“Quando não posso construir, desenho; quando não posso desenhar, escrevo; quando não posso escrever, falo.” Com essa máxima, Le Corbusier não deixa dúvidas de que, para ele, a missão maior do arquiteto é a construção. É ela que fundamenta e alimenta o desenvolvimento tecnológico e intelectual em torno da disciplina arquitetura: modos de construir, de criar espaços e habitar. Mas, diz ele, qualquer recurso de linguagem –desenho, escrita ou fala– pode ser veículo da construção.
Com essa pequena introdução quero abordar aqui um aspecto da obra de Lina Bo Bardi (1914-92) que só agora começa a ser mais divulgado e conhecido por acadêmicos e arquitetos: seus escritos.
Prevê-se que essa lacuna diminua, com a promessa de que em pouco tempo os arquivos da arquiteta (cerca de 6.000 itens catalogados pelo Instituto Lina Bo e P.M. Bardi) possam ser acessados pelo público na Casa de Vidro, que ela construiu para si e para Pietro Maria Bardi no Morumbi, em São Paulo. Com isso, deve vir à luz a coerência que uniu sempre seu pensamento e sua obra construída.
A obra arquitetônica de Lina tem sido cada vez mais difundida mundo afora, surpreendendo e ganhando crescente prestígio por sua relevância na atualidade. Em tempos de crise econômica nos países ricos e de falência de certa arquitetura-espetáculo (pautada pela aparência e por malabarismos formais que acabam por roubar-lhe a alma), a obra de Lina Bo Bardi continua a apontar caminhos.

■ **LISTA DE TAREFAS**
a - Reproduza o trecho do texto sobre Lina Bo Bardi que começa em "Com essa pequena" e segue até "sua obra construída.".
b - Segundo o texto sobre Lina Bo Bardi, quantos itens compõem os arquivos da arquiteta?
c - Indique se cada afirmação concorda com o texto sobre Lina Bo Bardi, respondendo sim ou não e citando as palavras do texto que decidem a questão: (i) Os arquivos da arquiteta poderão ser consultados pelo público na Casa de Vidro, no Morumbi. (ii) Os escritos de Lina Bo Bardi são bem conhecidos de acadêmicos e arquitetos há muito tempo. (iii) Para Le Corbusier, apenas o desenho pode servir de veículo da construção.
O material que vem depois é independente do texto sobre Lina Bo Bardi.

■ **DADOS FORNECIDOS**

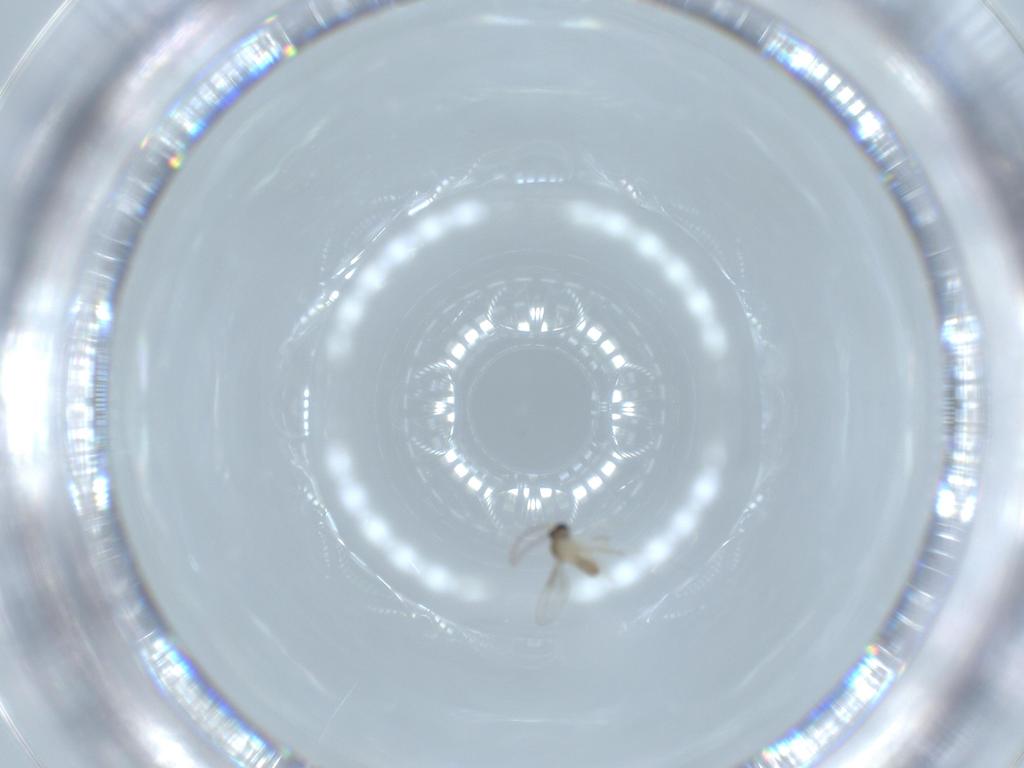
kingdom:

■ **RESPOSTAS DADAS**
a -
Com essa pequena introdução quero abordar aqui um aspecto da obra de Lina Bo Bardi (1914-92) que só agora começa a ser mais divulgado e conhecido por acadêmicos e arquitetos: seus escritos.
Prevê-se que essa lacuna diminua, com a promessa de que em pouco tempo os arquivos da arquiteta (cerca de 6.000 itens catalogados pelo Instituto Lina Bo e P.M. Bardi) possam ser acessados pelo público na Casa de Vidro, que ela construiu para si e para Pietro Maria Bardi no Morumbi, em São Paulo. Com isso, deve vir à luz a coerência que uniu sempre seu pensamento e sua obra construída.

b - Cerca de 6.000 itens, catalogados pelo Instituto Lina Bo e P.M. Bardi.

c -
(i) Sim: "possam ser acessados pelo público na Casa de Vidro, que ela construiu para si e para Pietro Maria Bardi no Morumbi, em São Paulo".
(ii) Não: "só agora começa a ser mais divulgado e conhecido por acadêmicos e arquitetos".
(iii) Não: "qualquer recurso de linguagem –desenho, escrita ou fala– pode ser veículo da construção".